The legal saga surrounding human rights lawyer Sudha Bharadwaj has reached a critical juncture, highlighting the profound tension between state security protocols and the personal lives of those embroiled in the infamous Bhima Koregaon-Elgar Parishad case. Recently, Bharadwaj formally challenged the National Investigation Agency’s (NIA) attempt to strip her of her bail. In an affidavit submitted to a special court through her lawyer, Yug Chaudhry, she categorically rejected the agency’s claims that her presence at a January 19 Mumbai Press Club gathering was a front for propagating the ideology of the banned CPI (Maoist). Labeling the NIA’s accusations as “wholly false and malicious,” Bharadwaj pointedly noted that the agency had failed to provide a shred of evidence to substantiate their claims of a clandestine “Urban Naxal” agenda.
To understand the stakes, one must look at the context of that gathering. Bharadwaj clarified that the event was an informal assembly of journalists, researchers, and civil society members, organized specifically to discuss the difficult realities of prison life in Maharashtra and the myriad challenges faced by those living under the stringent conditions of bail in this case.
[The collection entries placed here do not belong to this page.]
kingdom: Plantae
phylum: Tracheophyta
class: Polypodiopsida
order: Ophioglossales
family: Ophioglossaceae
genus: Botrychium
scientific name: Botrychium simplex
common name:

The Bhima Koregaon case, which originated from violence near a war memorial in Pune in early 2018, remains a complex tapestry of allegations. Since the NIA took over the investigation in 2020, it has sought to characterize these activists and academics as part of a grand, seditious conspiracy to incite unrest and “wage war against the state,” a narrative that Bharadwaj and her co-accused have consistently and vehemently fought.
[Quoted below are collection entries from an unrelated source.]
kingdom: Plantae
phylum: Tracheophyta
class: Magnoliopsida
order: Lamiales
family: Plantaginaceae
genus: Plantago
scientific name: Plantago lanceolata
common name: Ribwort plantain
A significant portion of the NIA’s recent petition for bail cancellation centered on the fact that Bharadwaj interacted with her co-accused during that January Press Club meeting. Yet, Bharadwaj’s defense provides a much more human reality: she spent the majority of her time in conversation with Sahba Husain and Rama Teltumbde—the partner and wife, respectively, of two of her co-accused. She questioned the logic of the NIA’s stance, pointing out that even court officials had previously and routinely encouraged them to interact. For instance, in earlier proceedings, an NIA officer had asked a co-accused to hand over documents to her, and the court itself had ordered the accused group to confer on technical legal matters. To now penalize her for these interactions is, in her view, a cruel contradiction.
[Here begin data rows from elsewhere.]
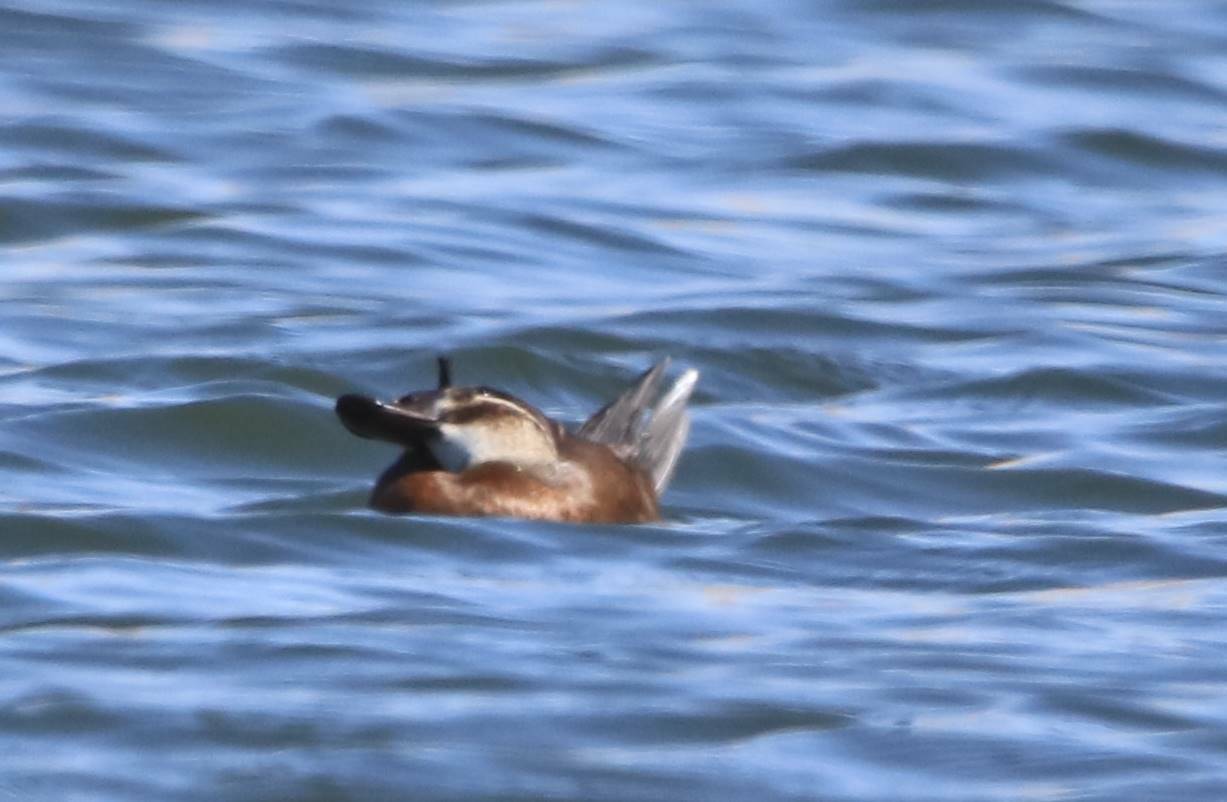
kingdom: Animalia
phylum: Chordata
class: Aves
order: Anseriformes
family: Anatidae
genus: Oxyura
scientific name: Oxyura leucocephala
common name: White-headed duck
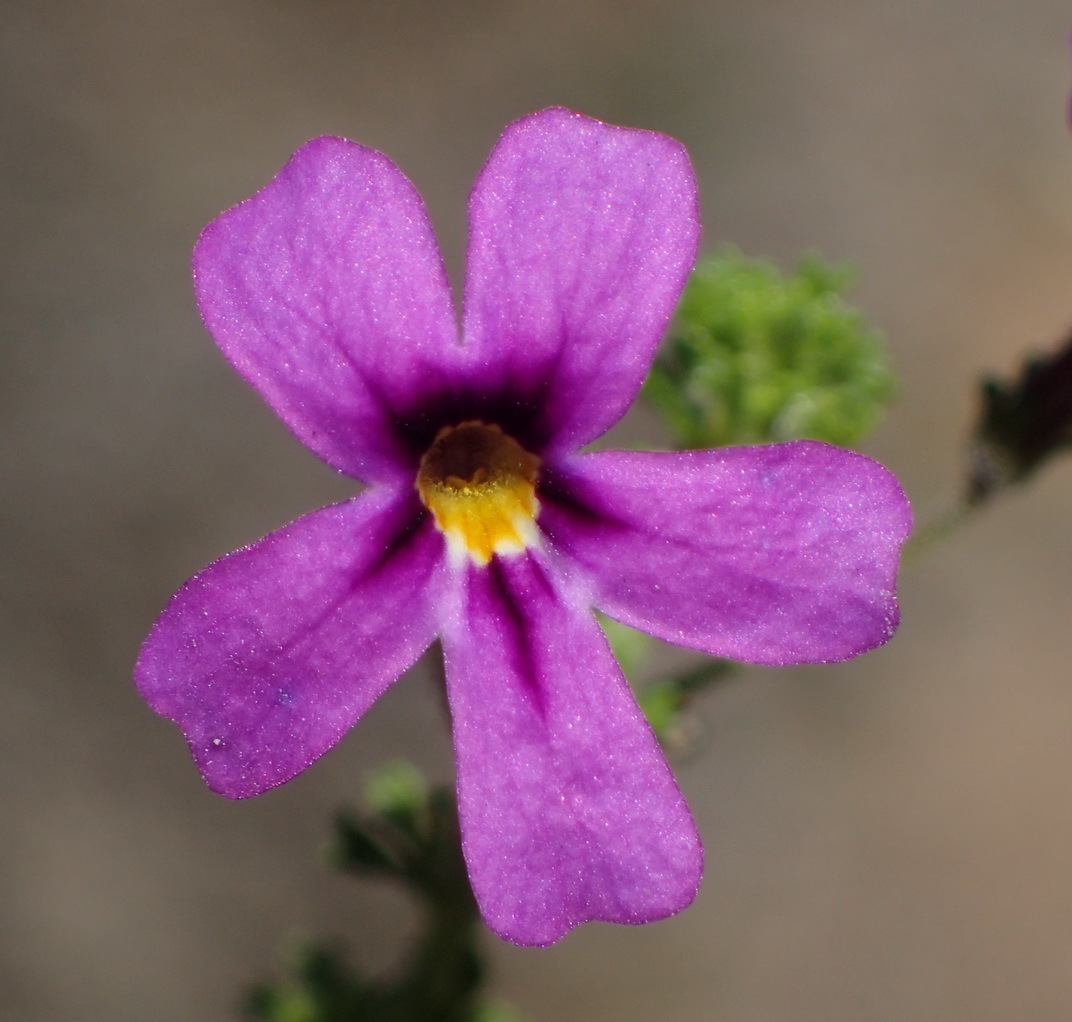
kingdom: Plantae
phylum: Tracheophyta
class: Magnoliopsida
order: Lamiales
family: Scrophulariaceae
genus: Jamesbrittenia
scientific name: Jamesbrittenia tenuifolia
Beyond the legal minutiae, Bharadwaj’s affidavit serves as a poignant reminder of the human cost of prolonged litigation. She spoke candidly about the deep bonds forged through years of incarceration, trial delays, and collective trauma. The accused have stood by one another through the devastating loss of Father Stan Swamy and navigated their own personal tragedies, including the death of Bharadwaj’s own father. For her, communicating with her co-accused at a public event was not a strategic maneuver for a revolution, but a necessary act of human connection among people who have weathered an extraordinary storm together. She argued, with striking emotional clarity, that to isolate them from one another would be to “deny our common humanity and our shared suffering.”
The conflict underscores a recurring theme in the broader Bhima Koregaon case: the disconnect between the state’s cold, prosecutorial narrative and the lived experiences of those it accuses. While the NIA continues to treat every social interaction as a potential security breach, the accused argue that they are simply trying to retain their dignity while facing a legal process that spans years. Bharadwaj’s statement creates a stark contrast between the agency’s “malicious, false and frivolous” applications—which she claims are intended solely to stall the trial—and her desire to finally step into a courtroom where the “falsity of their case” can be thoroughly exposed.
Ultimately, this impasse is not just about the technicalities of bail conditions, but about the right to exist as a person while under state scrutiny. By framing her interactions as a natural extension of shared grief and history, Bharadwaj has elevated the discourse beyond simple legal point-scoring. She is challenging the court and society to view the accused not as cogs in a nefarious machine, but as individuals with relationships, losses, and lives that continue despite the weight of the allegations against them. As the court weighs the NIA’s request, it will have to decide whether the act of speaking to friends and family in a public space can truly be considered a crime in a free and democratic society.